As to what the writer mentions of the Doctor having been a student in Edinburgh after he left Ireland, and then travelling into Germany and other parts of Europe, it is very true, and to that circumstance the public is probably indebted for his pretty poem of the Traveller.' "#

A rumour (mentioned by Mr. English who conducted the Annual Register for twenty years after Burke relinquished it) prevailed about the year 1766, of his having once attempted the stage in the line of low comedy, in a country town, when pressed for the means of subsistence.
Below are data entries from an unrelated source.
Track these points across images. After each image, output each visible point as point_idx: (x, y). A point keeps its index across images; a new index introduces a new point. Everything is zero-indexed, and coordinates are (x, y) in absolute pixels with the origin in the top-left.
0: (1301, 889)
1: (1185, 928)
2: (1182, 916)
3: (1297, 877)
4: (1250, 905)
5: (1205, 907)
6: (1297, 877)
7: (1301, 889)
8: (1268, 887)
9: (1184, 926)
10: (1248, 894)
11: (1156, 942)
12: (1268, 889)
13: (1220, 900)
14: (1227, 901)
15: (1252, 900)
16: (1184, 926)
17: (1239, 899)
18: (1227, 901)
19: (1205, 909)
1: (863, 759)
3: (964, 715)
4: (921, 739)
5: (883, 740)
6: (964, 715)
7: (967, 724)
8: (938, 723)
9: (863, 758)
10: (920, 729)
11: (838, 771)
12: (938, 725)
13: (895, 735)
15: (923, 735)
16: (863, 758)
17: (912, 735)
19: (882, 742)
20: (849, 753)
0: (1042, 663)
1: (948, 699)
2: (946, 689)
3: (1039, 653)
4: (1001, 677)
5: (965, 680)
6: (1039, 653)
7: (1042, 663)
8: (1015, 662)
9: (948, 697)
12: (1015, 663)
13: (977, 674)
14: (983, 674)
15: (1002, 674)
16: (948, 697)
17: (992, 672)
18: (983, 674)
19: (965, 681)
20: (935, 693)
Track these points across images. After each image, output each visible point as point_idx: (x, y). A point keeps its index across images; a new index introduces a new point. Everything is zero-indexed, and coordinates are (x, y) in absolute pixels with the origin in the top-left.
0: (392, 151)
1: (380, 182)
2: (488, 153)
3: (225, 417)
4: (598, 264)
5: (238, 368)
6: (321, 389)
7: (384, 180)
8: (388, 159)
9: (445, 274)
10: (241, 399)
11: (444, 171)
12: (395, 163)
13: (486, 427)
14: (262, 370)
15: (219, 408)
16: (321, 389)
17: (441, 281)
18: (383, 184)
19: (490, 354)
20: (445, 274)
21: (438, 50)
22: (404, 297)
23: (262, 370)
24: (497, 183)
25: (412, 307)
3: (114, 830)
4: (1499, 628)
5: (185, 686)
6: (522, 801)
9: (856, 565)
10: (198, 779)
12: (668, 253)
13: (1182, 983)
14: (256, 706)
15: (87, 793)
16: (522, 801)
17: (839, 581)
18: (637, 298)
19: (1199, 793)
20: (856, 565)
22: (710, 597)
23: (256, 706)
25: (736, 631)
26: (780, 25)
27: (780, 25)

Whether this story was circulated in jest or earnest, may be doubted; want makes us familiar with strange pursuits as with strange acquaintance; and as the scheme may have seemed to him to require little preliminary knowledge and no introduction, it is just possible some such resource was tried in making his way from the coast to London, destitute as he avowedly was of money. The greater probability indeed is, that like some other stories told of him it had no foundation, or was conjectured from the seeming knowledge of such a life shown. in the "Adventures of a Strolling Player," printed in the British Magazine, where the scene is placed in Kent; or from the conclusion of the story of George Primrose. It is however true that he was afterwards known to express desire to play as a piece of admirable low comedy, the character of Scrub in "The Beaux Stratagem."

* St. James's Chronicle, April 12—14. 1774.